(Saved data entries)
%%

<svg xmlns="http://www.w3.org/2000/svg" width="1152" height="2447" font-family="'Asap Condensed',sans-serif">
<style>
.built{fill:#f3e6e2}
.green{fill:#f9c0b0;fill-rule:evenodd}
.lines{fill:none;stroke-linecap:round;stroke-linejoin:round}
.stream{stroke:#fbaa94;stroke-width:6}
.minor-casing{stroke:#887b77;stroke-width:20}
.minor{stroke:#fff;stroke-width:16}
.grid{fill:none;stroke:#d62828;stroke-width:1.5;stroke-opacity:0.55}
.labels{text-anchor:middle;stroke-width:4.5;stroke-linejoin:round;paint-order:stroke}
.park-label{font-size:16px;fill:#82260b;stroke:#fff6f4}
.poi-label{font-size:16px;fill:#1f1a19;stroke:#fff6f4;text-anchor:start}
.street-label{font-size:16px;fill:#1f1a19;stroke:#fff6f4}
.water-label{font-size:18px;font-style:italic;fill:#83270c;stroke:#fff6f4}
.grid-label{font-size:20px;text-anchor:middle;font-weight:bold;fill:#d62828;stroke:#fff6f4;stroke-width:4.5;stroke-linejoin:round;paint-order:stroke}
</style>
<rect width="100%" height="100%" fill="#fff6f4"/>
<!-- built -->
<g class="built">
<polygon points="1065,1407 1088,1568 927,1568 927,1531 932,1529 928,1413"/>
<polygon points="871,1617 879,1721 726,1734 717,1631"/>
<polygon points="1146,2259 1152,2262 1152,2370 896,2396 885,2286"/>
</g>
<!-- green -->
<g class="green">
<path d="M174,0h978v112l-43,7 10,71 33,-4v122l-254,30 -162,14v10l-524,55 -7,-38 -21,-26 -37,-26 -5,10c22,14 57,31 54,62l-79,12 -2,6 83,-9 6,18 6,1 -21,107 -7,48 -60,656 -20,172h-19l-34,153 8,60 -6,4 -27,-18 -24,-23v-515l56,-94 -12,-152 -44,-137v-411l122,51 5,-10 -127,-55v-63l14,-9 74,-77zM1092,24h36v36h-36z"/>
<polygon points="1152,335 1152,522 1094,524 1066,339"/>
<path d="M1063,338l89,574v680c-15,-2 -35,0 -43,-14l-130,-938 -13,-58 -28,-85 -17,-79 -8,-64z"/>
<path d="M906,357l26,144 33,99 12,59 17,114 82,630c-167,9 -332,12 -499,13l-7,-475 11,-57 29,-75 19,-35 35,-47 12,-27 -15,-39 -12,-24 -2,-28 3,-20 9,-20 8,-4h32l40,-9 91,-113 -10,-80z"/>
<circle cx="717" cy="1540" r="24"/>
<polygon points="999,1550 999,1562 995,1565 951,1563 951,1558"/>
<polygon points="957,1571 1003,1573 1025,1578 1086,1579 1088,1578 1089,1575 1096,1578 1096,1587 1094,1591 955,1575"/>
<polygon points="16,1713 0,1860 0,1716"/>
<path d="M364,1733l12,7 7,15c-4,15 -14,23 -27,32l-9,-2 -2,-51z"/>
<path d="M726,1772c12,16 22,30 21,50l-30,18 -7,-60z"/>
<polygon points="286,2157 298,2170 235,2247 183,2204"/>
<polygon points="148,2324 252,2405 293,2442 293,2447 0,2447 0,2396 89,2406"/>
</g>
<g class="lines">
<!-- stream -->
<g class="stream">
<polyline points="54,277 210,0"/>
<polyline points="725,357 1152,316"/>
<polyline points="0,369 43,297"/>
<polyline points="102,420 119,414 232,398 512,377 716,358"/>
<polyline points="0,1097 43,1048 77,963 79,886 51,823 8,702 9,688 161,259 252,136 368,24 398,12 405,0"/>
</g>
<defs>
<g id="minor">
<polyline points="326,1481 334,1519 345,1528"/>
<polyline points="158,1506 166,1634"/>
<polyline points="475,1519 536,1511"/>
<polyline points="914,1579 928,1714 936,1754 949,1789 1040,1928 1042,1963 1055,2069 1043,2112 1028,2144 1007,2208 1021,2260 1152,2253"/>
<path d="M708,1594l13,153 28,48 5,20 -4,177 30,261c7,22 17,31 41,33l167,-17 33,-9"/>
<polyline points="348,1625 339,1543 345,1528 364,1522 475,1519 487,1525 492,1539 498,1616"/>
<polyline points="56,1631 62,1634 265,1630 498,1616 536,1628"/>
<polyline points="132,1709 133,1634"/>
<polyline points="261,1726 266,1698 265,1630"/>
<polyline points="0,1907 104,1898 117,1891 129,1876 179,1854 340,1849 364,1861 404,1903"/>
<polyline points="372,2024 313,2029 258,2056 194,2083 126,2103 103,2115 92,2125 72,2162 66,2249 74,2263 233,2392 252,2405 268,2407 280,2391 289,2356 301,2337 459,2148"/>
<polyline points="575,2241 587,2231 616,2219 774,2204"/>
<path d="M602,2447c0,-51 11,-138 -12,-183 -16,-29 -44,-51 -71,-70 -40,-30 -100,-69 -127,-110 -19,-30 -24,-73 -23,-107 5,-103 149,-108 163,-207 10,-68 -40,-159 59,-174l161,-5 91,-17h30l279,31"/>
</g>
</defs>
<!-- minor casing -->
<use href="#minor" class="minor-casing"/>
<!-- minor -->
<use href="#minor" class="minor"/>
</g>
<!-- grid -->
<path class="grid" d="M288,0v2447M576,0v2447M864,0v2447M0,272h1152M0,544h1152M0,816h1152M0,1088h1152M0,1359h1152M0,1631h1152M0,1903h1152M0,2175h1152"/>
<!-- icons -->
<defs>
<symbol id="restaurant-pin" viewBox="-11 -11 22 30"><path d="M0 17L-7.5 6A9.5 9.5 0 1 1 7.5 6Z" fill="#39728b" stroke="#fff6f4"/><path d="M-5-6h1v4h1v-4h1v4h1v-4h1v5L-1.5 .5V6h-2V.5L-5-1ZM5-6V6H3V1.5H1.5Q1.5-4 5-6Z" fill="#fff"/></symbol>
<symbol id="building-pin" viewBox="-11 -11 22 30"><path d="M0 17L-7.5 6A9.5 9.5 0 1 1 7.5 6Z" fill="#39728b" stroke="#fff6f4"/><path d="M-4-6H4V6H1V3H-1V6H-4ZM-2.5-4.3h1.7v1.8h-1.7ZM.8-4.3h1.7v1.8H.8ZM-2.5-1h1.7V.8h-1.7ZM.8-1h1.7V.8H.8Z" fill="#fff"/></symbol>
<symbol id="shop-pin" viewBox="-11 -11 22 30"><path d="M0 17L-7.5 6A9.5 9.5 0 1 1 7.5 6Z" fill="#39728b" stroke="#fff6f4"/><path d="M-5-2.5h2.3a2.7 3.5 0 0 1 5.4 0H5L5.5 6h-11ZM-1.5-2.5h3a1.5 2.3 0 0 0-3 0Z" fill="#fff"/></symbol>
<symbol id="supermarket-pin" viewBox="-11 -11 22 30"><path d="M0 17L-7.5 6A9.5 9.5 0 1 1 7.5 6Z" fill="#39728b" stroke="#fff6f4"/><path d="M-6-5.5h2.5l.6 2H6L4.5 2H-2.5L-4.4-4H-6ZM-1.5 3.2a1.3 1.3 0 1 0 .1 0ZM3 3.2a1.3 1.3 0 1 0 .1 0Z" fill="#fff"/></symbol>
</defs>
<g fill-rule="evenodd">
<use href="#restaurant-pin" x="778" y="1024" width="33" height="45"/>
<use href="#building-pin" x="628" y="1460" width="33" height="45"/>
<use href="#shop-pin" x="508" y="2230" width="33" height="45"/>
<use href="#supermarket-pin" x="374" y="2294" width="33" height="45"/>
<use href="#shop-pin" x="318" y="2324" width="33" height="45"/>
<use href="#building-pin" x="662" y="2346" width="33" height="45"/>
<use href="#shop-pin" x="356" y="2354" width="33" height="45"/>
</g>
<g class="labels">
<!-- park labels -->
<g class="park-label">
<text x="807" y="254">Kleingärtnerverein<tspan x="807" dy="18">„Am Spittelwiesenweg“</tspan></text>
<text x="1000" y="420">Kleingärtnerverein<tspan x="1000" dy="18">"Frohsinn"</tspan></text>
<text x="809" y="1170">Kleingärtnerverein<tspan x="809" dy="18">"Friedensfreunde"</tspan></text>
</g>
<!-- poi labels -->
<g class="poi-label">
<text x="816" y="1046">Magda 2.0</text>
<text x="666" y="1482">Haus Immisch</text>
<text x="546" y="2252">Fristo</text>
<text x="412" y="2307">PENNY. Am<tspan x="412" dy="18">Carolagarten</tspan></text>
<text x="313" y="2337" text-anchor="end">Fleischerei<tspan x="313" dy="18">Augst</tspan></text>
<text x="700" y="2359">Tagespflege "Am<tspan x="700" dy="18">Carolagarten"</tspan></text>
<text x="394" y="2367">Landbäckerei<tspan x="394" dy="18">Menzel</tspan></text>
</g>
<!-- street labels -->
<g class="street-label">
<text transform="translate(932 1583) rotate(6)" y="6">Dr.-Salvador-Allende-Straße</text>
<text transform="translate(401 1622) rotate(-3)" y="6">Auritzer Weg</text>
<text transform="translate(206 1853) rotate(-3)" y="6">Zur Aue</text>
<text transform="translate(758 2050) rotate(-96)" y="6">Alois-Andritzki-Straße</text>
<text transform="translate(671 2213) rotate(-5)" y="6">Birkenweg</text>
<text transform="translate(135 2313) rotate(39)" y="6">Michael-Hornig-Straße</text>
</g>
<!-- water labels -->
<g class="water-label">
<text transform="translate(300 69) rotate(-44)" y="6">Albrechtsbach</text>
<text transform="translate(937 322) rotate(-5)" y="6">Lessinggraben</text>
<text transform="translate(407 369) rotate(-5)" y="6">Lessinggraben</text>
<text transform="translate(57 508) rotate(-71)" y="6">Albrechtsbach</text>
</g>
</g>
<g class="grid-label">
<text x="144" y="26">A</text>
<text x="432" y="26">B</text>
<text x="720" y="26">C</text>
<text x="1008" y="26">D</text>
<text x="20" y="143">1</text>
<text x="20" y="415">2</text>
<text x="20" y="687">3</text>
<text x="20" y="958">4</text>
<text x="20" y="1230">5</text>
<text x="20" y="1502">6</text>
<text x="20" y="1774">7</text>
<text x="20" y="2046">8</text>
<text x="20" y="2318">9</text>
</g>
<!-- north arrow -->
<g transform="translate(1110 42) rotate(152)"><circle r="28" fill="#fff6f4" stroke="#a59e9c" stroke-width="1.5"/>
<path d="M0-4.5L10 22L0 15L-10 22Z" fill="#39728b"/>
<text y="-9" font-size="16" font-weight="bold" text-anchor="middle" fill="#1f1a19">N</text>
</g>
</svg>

%%

§ YOUR OBJECTIVE
For each line above that includes "rule", copy the line.

§ ANSWER BOX
.green{fill:#f9c0b0;fill-rule:evenodd}
<g fill-rule="evenodd">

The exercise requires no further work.